▶ _Ziel der Aufgabe_
Beantworten Sie anhand des Textes über die Fotoserie die folgenden Fragen:
1. Welches Musikstück soll laut Text laut aufgedreht werden?
2. Wo wurden die verwendeten Blumen gefunden?
3. In welchem Abstand und über welchen Zeitraum wurden die Bilder angefertigt?

▶ _Zu prüfender Text_
▼

Unzählige Autoren, Komponisten, Dichter, Fotografen und Maler haben sich mit dem Verfall und dem Bösartigen auseinander gesetzt: Trakl, Artmann, Mahler, The Cure, New Order, Francis Bacon   - um nur einige zu nennen, deren Kunst ich zutiefst bewundere.  In dieser Serie

versuche ich, im Unausweichlichen und Grausamen Ästhetik zu finden. Bei der Finalisierung der Bilder hörte ich, wie meistens, Musik. Um sich in mich hinein zu fühlen empfehle ich, Mahlers 5. Sinfonie aufzudrehen. Laut.

 

Zur Aufnahme:

Mir war klar, dass ein Spagat zwischen Hässlichem und Schönem schwierig sein würde.

Die Blumen, die ich verwendet habe fand ich in einem unscheinbaren Blumengeschäft in einem Dorf und war von ihrem Ausdruck sofort angetan.

Die Aufnahmen stellten sich mit drei Scheinwerfern und einem Reflektor als relativ kompliziert heraus – vor allem, weil die Zeit drängte. Schlussendlich fertigte ich über einen Zeitraum von 24 Stunden alle 2 Stunden ein Bild an, was mich zwar Schlaf kostete aber letztendlich zu einem perfekten Ergebnis führte.

▲

▶ _Extrahierte Daten_
▼

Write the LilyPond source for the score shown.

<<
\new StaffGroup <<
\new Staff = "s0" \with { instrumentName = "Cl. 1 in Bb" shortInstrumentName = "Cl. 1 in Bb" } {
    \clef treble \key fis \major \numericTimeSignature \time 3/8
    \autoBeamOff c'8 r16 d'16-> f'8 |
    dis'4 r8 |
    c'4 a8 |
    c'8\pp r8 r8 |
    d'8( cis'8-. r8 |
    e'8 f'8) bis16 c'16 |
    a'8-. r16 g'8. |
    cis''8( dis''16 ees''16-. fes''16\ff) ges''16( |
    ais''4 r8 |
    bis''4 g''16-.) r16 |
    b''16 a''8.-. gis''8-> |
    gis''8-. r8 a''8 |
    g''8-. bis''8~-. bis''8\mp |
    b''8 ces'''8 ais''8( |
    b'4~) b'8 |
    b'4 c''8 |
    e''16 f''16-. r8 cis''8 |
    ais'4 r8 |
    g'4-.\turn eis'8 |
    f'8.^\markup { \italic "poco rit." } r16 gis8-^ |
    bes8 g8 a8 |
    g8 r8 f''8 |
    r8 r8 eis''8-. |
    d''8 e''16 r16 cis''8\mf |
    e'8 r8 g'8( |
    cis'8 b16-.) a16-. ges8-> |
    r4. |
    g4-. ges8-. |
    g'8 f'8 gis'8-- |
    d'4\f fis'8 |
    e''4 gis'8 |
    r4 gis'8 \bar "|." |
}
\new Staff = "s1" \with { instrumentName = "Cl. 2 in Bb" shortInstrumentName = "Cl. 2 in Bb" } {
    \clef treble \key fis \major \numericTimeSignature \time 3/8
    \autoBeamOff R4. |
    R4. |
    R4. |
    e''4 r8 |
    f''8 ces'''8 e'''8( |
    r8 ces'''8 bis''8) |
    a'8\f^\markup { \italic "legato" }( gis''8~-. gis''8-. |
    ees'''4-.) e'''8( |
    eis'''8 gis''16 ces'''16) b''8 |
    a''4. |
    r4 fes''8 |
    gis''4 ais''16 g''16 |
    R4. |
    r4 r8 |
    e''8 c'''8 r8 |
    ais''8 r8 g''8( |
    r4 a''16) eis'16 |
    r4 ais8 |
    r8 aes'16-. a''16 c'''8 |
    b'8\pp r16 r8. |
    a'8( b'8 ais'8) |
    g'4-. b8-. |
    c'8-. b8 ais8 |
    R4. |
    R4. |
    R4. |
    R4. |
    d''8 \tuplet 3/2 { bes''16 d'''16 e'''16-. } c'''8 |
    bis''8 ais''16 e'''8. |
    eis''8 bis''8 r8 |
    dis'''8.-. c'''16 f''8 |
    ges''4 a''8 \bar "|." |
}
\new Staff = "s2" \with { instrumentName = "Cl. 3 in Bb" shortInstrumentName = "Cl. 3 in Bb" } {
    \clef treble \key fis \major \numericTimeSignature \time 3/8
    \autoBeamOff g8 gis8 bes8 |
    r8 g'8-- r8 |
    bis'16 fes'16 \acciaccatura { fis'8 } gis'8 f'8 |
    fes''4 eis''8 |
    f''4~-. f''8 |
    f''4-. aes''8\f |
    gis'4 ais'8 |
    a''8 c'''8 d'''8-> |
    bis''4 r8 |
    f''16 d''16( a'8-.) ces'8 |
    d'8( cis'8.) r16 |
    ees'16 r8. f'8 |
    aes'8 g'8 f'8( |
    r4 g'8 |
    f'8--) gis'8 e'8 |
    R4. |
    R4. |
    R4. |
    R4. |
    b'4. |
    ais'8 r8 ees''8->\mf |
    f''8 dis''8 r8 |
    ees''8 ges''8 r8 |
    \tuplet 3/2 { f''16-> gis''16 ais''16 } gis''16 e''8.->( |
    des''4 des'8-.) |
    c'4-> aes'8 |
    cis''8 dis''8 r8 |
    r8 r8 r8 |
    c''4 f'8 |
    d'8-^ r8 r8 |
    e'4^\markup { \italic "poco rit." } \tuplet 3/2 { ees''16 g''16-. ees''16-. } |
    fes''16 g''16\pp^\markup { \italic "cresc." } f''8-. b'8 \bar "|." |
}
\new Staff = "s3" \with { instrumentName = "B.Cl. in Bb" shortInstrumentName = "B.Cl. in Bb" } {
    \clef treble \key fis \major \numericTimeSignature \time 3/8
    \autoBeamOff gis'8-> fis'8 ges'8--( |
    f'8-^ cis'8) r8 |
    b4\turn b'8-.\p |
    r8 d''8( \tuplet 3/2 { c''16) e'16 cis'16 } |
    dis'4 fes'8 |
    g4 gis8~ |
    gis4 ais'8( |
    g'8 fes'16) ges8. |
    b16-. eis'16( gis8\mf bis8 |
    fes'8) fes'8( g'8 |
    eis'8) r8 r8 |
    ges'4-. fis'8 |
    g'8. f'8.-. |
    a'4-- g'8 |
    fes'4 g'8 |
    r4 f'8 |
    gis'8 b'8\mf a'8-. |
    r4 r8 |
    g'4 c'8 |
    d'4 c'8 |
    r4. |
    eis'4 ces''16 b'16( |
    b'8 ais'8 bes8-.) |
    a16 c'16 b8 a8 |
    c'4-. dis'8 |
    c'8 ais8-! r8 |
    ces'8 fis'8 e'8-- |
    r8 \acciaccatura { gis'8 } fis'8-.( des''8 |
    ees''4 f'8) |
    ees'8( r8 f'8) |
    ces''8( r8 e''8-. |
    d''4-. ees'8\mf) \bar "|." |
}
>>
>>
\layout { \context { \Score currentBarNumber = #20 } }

▲

▶ _Lösung_
1. Mahlers 5. Sinfonie.
2. In einem unscheinbaren Blumengeschäft in einem Dorf.
3. Alle 2 Stunden über einen Zeitraum von 24 Stunden.